Em declarações à Lusa, Luís Pedro Martins destacou que setembro “é o mês mais forte” de britânicos no Porto e Norte de Portugal, representando 12% das visitas anuais à região, pelo que tem a expetativa de “conseguir melhorar um ano tão difícil” em termos turísticos com este fim da obrigatoriedade de quarentena de 14 dias após a passagem por Portugal.

O presidente da TPNP referiu que o mercado britânico é mais importante para outras zonas do país, como o Algarve, mas manifestou “satisfação” por ter sido “reposta a justiça” em relação a Portugal.
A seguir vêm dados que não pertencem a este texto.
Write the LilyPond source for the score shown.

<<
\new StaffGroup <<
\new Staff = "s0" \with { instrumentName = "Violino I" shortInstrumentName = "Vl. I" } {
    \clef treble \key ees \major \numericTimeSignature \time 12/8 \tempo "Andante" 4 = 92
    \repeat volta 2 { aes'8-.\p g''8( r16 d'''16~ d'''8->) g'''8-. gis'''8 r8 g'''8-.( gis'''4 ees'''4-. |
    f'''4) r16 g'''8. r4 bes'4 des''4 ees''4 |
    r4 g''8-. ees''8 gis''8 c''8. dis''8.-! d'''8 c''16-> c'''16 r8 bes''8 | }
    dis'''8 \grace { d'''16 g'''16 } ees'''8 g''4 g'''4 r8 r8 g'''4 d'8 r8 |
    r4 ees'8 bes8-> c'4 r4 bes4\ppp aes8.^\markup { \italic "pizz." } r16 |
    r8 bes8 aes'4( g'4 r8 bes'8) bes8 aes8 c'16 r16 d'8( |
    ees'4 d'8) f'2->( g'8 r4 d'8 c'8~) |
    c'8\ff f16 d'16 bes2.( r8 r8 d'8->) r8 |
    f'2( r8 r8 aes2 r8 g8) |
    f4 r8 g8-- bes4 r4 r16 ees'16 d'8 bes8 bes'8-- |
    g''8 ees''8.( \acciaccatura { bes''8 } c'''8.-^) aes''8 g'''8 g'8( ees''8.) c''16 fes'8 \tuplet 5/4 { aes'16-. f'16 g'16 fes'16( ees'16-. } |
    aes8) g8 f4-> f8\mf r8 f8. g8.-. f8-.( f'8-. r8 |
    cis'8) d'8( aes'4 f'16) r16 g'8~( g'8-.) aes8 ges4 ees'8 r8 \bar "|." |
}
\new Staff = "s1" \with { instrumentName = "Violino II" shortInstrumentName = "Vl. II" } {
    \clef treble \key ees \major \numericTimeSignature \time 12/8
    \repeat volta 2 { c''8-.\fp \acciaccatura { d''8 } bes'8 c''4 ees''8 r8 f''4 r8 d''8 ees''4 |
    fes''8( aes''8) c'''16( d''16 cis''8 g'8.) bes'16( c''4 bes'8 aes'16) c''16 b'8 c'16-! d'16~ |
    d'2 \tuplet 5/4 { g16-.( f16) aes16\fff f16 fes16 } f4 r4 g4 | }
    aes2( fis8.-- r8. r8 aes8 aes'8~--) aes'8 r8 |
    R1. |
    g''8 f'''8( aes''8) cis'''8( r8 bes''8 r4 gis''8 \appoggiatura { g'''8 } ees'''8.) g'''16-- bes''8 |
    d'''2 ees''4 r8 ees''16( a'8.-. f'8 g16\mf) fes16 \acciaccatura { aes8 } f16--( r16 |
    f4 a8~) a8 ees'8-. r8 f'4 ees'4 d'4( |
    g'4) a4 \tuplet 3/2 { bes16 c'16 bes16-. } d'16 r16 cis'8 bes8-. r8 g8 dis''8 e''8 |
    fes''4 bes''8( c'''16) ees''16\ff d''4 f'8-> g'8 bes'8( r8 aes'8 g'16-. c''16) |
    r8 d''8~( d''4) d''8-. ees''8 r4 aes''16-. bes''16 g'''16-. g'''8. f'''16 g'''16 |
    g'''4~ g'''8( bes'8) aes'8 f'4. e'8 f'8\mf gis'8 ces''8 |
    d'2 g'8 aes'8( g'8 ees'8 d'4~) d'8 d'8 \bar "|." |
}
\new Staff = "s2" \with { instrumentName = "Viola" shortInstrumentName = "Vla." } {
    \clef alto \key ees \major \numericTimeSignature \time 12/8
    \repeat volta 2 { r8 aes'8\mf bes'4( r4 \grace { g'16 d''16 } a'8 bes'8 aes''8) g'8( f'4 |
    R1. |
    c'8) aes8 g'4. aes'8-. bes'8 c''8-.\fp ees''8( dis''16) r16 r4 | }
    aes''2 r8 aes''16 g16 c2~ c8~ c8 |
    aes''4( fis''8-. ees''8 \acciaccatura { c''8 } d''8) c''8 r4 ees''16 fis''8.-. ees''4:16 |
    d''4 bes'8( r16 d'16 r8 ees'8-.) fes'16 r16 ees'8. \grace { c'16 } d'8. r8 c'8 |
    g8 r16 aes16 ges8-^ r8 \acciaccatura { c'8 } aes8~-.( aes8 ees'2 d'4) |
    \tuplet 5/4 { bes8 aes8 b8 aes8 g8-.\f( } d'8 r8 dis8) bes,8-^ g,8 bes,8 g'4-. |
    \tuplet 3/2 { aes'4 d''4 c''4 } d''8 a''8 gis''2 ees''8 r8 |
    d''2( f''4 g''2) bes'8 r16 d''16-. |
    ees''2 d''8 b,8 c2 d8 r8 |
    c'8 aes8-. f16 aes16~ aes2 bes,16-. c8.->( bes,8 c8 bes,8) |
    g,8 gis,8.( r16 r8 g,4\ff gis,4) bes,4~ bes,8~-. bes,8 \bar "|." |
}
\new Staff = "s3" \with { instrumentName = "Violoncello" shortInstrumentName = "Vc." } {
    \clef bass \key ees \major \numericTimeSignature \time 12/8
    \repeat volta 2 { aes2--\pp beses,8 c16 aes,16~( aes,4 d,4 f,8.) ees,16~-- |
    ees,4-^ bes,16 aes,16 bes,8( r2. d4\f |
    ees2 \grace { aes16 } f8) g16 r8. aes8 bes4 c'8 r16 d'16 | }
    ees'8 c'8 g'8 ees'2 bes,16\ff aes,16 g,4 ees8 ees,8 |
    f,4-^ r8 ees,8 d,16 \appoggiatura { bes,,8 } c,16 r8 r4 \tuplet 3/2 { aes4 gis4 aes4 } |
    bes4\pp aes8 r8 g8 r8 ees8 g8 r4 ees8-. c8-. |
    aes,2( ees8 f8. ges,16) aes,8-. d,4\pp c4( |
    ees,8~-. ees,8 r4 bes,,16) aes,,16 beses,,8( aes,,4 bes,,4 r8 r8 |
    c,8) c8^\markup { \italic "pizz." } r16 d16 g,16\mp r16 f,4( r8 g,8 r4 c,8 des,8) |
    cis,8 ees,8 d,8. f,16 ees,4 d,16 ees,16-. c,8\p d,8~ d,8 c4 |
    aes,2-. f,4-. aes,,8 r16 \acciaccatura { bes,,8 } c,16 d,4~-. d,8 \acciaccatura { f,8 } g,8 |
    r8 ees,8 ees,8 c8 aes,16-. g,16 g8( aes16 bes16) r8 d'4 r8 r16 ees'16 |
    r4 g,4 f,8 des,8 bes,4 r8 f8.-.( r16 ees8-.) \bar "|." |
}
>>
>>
“No Porto e Norte não é um mercado vital. É o quinto mercado. Mas, sendo uma decisão tomada a meio de agosto ainda abre uma janela de oportunidade para fazer crescer os números do verão”, observou.

Luís Pedro Martins disse ainda que os meses de outubro, novembro e dezembro “representam cerca de 31% das visitas de britânicos” ao Porto e Norte de Portugal.

De acordo com o responsável, nestes meses está em causa um terço do total dos britânicos na região.

“Nunca chegámos a perceber a decisão [do governo britânico], nomeadamente porque o Porto e o Norte de Portugal foram a primeira região a lidar e a resolver o problema da pandemia [no país] e devido à ligação histórica que existe entre a região e a Inglaterra”, observou.

Luís Pedro Martins mostrou-se ainda “satisfeito” por ver “que o governo escocês acompanhou a decisão” de acabar com a obrigatoriedade de quarentena a passageiros que regressassem de Portugal.

O governo britânico revelou na quinta-feira a decisão de incluir Portugal na lista dos países com “corredores de viagem” para Inglaterra cujos passageiros ficam isentos de cumprir uma quarentena de duas semanas imposta devido à pandemia covid-19.

A medida toma efeito a partir das 04:00 de sábado, pelo que as pessoas que cheguem de Portugal antes continuam sujeitas a quarentena.

Escócia também confirmou a isenção de Portugal da quarentena, sendo incerto de País de Gales e Irlanda do Norte vão seguir a orientação do governo de Boris Johnson.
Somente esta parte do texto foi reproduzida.